Aintree University Hospitals NHS Foundation Trust v James [2013] UKSC 67

The hospital, where a gravely ill man (Mr James) was being treated, asked for a declaration that it would be in his best interests to withhold certain life-sustaining treatments from him. It having been uncontentiously agreed that Mr James lacked the capacity to consent to or refuse treatment of any kind, the Court of Protection was left to decide whether it would be in his best interests for four specified treatments to be withheld “in the event of a clinical deterioration”.

The judge concluded that it would not be appropriate to make the declarations sought, having not been persuaded that treatment would be futile or overly burdensome or that there was no prospect of recovery. The judge also felt that arguments in favour of the declaration undervalued the non-medical aspects of Mr James’ situation, whilst believing that the absence of a case for making an absolute decision at the time did not exist, due to the circumstances which were not fully predictable or fluctuating.

The Trust appealed following a significant deterioration in his condition (only 15 days later), and the Court of Appeal allowed the appeal and made a declaration in similar terms to that sought by the Trust. On 31st December 2012, Mr James suffered a cardiac arrest and he died and his widow was allowed to appeal because of the public importance of the issue.

The Court emphasised that the Mental Capacity Act only enabled the Court of Protection to do for the patient that which the patient could already do for him or herself, which does not extend to telling a medical professional what to do, based on wants rather than needs itself.

The next key question related to the way in which the “best interests” assessment was to be conducted. In following Lord Browne-Wilkinson’s dictum in Bland, it was agreed that the critical decision was to be whether or not it was in the best interests of Mr James to continue the invasive medical treatment. This form was preferred instead of the question “Is it in Mr James’s best interests that he should die?”, which, it was suggested, presupposed that it is automatically lawful to perpetuate life for its own sake.

The test is not what a reasonable doctor would do, as in negligence law, but best interests, from a subjective perspective.

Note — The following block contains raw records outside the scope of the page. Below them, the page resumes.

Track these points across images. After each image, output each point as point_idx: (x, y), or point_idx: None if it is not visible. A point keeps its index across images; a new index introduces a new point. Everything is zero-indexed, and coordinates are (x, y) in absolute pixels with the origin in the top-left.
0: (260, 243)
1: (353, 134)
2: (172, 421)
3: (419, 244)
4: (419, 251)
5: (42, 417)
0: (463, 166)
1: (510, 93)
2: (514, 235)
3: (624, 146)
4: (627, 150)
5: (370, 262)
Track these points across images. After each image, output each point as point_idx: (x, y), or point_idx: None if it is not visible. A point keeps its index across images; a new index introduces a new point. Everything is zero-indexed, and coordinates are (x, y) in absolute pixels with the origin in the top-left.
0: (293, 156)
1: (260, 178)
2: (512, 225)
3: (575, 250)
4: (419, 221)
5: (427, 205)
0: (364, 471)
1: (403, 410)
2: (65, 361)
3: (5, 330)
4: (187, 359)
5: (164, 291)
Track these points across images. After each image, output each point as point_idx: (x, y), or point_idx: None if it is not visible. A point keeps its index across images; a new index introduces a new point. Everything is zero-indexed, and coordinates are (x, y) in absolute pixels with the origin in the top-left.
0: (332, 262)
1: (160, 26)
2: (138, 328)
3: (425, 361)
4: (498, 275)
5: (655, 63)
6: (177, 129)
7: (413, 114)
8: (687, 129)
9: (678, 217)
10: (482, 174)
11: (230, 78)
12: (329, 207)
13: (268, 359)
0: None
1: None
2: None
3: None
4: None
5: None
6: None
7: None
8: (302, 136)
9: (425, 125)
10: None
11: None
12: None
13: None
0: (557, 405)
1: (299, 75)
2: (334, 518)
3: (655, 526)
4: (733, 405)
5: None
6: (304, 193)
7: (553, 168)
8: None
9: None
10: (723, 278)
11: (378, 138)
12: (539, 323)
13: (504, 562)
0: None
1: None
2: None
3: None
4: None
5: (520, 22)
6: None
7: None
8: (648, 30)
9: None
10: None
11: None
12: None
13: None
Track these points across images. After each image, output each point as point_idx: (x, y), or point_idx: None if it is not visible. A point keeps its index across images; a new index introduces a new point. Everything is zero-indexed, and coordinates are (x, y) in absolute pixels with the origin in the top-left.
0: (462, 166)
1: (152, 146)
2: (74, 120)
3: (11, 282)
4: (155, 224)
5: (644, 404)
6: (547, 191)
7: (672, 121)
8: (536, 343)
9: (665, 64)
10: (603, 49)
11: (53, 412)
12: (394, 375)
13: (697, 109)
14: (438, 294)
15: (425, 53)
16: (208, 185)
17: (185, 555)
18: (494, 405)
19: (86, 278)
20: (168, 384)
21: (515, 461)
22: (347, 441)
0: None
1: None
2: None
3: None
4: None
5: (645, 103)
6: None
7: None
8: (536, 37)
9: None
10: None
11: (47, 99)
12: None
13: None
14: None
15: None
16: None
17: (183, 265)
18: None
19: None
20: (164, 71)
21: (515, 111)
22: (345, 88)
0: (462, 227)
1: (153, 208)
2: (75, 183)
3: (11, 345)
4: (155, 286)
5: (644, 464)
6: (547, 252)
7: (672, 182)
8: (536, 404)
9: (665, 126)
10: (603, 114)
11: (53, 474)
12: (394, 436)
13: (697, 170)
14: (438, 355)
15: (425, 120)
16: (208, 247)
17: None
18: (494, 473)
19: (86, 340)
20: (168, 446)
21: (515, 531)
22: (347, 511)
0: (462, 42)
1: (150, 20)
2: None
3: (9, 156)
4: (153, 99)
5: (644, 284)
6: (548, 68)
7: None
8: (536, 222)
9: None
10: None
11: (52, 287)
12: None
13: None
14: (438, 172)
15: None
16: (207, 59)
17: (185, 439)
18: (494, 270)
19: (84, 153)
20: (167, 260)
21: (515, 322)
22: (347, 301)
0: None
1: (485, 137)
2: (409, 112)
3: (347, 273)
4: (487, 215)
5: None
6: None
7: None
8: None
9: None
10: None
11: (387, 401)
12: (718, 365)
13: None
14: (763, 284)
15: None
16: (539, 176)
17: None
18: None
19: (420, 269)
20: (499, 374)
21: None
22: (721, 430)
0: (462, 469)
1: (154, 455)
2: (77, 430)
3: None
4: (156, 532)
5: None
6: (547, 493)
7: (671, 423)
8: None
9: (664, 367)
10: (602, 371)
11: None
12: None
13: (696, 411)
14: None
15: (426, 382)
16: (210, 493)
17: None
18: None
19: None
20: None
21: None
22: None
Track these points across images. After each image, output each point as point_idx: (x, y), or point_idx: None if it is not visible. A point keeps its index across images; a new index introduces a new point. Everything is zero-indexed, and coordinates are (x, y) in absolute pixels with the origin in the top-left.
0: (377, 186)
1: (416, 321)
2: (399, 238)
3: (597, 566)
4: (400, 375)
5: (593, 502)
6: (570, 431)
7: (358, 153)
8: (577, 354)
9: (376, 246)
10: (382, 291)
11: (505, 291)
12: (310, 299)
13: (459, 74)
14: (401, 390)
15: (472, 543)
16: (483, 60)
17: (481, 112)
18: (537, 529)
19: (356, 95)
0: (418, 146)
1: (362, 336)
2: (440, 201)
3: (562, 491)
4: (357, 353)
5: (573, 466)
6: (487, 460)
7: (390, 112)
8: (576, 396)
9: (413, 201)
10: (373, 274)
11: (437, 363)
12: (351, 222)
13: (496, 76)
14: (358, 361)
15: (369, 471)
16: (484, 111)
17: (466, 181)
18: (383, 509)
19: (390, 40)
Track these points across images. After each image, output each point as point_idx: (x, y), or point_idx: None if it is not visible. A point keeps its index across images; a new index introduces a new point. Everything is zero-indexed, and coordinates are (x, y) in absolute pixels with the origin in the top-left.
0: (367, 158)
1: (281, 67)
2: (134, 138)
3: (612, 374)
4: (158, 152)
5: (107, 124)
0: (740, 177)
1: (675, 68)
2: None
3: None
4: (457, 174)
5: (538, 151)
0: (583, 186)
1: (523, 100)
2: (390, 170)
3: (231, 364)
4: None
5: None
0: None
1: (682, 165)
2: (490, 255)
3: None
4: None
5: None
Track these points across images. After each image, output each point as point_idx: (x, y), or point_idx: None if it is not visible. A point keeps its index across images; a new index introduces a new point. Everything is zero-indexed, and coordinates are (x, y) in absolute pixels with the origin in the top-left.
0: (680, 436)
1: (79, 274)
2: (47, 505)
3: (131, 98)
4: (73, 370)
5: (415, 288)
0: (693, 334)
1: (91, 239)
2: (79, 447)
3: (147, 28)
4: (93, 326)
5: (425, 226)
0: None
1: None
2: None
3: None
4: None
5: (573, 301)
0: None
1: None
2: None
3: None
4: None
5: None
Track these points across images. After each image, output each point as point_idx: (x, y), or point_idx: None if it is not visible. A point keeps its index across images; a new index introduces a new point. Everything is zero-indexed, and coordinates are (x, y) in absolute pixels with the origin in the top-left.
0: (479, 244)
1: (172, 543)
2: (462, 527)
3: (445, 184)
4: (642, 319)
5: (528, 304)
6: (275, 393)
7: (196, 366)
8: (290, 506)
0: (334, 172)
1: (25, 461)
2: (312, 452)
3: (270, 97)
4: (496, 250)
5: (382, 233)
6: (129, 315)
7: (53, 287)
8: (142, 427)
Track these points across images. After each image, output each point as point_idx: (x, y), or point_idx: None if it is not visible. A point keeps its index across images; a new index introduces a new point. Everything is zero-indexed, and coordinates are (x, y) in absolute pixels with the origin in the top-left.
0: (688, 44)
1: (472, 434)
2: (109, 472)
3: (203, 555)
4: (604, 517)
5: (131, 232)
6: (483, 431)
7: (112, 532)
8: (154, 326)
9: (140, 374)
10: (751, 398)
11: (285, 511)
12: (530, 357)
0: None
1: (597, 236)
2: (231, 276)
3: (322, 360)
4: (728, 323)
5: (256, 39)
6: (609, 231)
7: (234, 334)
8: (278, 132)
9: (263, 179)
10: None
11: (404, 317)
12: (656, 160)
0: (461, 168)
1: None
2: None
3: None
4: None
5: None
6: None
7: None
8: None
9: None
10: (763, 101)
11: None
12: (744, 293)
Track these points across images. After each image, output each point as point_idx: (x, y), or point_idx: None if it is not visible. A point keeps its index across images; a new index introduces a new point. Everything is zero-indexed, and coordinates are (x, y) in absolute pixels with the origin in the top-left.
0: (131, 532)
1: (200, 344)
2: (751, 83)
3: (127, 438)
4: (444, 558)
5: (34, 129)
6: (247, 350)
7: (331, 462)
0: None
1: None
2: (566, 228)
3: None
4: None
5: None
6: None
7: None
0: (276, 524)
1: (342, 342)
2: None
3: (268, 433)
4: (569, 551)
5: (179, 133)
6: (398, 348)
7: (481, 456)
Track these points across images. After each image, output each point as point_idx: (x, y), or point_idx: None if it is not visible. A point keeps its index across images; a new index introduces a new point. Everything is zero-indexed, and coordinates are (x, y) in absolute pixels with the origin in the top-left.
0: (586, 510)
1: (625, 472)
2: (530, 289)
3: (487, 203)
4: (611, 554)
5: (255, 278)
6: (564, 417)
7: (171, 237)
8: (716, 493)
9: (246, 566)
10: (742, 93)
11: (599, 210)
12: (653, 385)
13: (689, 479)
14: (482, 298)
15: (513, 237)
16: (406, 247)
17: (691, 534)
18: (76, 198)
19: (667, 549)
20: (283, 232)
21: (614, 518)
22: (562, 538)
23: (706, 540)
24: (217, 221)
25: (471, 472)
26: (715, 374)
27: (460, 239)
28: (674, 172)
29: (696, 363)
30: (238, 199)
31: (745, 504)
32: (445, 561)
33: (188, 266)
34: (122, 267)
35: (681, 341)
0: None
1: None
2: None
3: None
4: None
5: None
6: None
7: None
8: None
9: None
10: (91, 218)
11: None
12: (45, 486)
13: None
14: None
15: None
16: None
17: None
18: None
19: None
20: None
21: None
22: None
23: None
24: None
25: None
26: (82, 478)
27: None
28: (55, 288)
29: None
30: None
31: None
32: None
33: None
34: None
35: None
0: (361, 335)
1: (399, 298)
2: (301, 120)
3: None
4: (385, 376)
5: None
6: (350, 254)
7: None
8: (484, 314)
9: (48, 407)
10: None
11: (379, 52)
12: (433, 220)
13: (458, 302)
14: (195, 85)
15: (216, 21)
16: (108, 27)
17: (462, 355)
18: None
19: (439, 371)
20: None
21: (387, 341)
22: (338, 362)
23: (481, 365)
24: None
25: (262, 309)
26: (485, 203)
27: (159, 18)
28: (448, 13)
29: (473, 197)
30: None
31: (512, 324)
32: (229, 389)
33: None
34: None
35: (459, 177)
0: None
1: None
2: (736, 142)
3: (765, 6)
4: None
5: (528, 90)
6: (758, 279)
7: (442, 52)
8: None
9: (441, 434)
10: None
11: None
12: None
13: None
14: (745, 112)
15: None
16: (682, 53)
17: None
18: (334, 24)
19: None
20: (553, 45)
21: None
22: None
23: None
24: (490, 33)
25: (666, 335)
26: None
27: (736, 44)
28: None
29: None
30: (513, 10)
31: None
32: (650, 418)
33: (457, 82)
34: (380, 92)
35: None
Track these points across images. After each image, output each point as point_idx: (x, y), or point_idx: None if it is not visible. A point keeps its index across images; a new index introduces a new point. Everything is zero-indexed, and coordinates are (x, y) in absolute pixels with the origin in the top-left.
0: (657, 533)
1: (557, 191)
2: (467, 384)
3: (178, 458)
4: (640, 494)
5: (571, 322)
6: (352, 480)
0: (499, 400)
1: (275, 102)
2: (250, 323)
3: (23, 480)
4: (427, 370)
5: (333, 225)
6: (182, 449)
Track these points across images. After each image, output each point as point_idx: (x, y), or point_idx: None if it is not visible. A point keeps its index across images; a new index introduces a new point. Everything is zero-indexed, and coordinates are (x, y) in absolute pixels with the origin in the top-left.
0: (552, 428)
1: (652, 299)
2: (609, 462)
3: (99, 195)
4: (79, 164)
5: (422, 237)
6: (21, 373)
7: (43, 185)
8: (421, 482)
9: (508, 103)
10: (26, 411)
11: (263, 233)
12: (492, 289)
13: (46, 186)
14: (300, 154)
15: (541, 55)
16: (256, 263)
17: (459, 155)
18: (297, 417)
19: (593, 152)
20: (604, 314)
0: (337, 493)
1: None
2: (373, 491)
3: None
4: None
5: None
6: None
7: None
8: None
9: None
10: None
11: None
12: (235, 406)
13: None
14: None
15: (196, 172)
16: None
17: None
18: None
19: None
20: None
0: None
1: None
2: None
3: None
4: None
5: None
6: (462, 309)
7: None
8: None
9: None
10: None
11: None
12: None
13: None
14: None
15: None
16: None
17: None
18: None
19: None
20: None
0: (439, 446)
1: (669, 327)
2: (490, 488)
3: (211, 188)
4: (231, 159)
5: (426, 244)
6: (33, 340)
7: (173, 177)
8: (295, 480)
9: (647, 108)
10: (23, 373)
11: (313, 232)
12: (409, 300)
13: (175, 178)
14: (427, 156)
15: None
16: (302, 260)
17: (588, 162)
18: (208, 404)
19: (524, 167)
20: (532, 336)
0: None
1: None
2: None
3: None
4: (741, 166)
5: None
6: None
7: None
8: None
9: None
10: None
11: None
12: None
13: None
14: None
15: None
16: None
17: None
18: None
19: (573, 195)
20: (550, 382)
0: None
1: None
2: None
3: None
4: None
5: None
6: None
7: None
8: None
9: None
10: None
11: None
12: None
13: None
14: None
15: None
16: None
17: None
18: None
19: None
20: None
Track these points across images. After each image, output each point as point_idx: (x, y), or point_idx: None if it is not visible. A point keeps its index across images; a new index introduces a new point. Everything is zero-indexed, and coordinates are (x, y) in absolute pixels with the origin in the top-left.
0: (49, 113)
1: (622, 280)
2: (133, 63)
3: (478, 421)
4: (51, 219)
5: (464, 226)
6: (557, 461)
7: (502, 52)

“The advantage of a best interests test was that it focused upon the patient as an individual, rather than the conduct of the doctor, and took all the circumstances, both medical and non-medical, into account.”

The need for allowing greater flexibility in this area was similarly reiterated by Hedley J (Portsmouth Hospitals NHS Trust v Wyatt), who argued that “[t]he infinite variety of the human condition never ceases to surprise and it is that fact that defeats any attempt to be more precise in a definition of best interests”.

This examination of all of the patient’s situational factors also incorporated the views of carers and other interested parties regarding the patient’s welfare, whilst continuing to affirm that this is still a “best interests” rather than a “substituted judgment” test, but one which accepts that the preferences of the person concerned are an important component in deciding where his best interests lie.

In examining what would be in the best interests of Mr James, it was accepted that, whilst there remained a strong presumption that it is in a person’s best interests to stay alive, this remained rebuttable. This belief matched the guidance contained within the Mental Capacity Act Code:

“There will be a limited number of cases where treatment is futile, overly burdensome to the patient or where there is no prospect of recovery. In circumstances such as these, it may be that an assessment of best interests lead to the conclusion that it would be in the best interests of the patient to withdraw or withhold life-sustaining treatment, even if this may result in the person’s death.”

Then, in elaborating upon the means by which “best interests” should be assessed, Peter Jackson J had followed Lord Goff’s approach in Bland by resolving the ambiguity surrounding the word “futile” in the Code’s guidance by taking it to refer to treatment which was of no benefit at all to the patient. To this extent, a “recovery”, far from requiring a return to full health (which was said to be “setting the goal too high”), was said to signify the resumption of a quality of life which Mr James would regard as worthwhile. This meant that the burdens of Mr James’s medical treatment had to be weighed against the benefits of continued existence, in giving due regard to the patient’s welfare in the widest sense. One would have to consider the pain and suffering that the patient would experience if their life were prolonged, the impact of this upon their quality of life, and also the pain and suffering involved in the proposed treatment (Lord Donaldson, Re J). This stressed the importance of the principle that it is not for others to say that a life which the patient would regard as worthwhile is not worth living (Re J), highlighting the flaws in talking in terms of return to a state of “good health” in relation to patients suffering from incurable illnesses, given that the patient’s life may still be very well worth living, nonetheless.

And so, by concluding that the burdens of treatment had to be weighed against the benefits of continued existence, in order to assess what would be in Mr James’s best interests, it was found that the Court of Appeal albeit for the wrong reasons, and preferring the trial judge’s approach to the law, was correct to allow the appeal and make the declarations they did, in light of the fresh evidence which was before them,. In light of Mr James’s significant deterioration, not only were the prospect of him regaining his previous quality of life very slim, but there was also a severe risk that the treatment would make matters worse.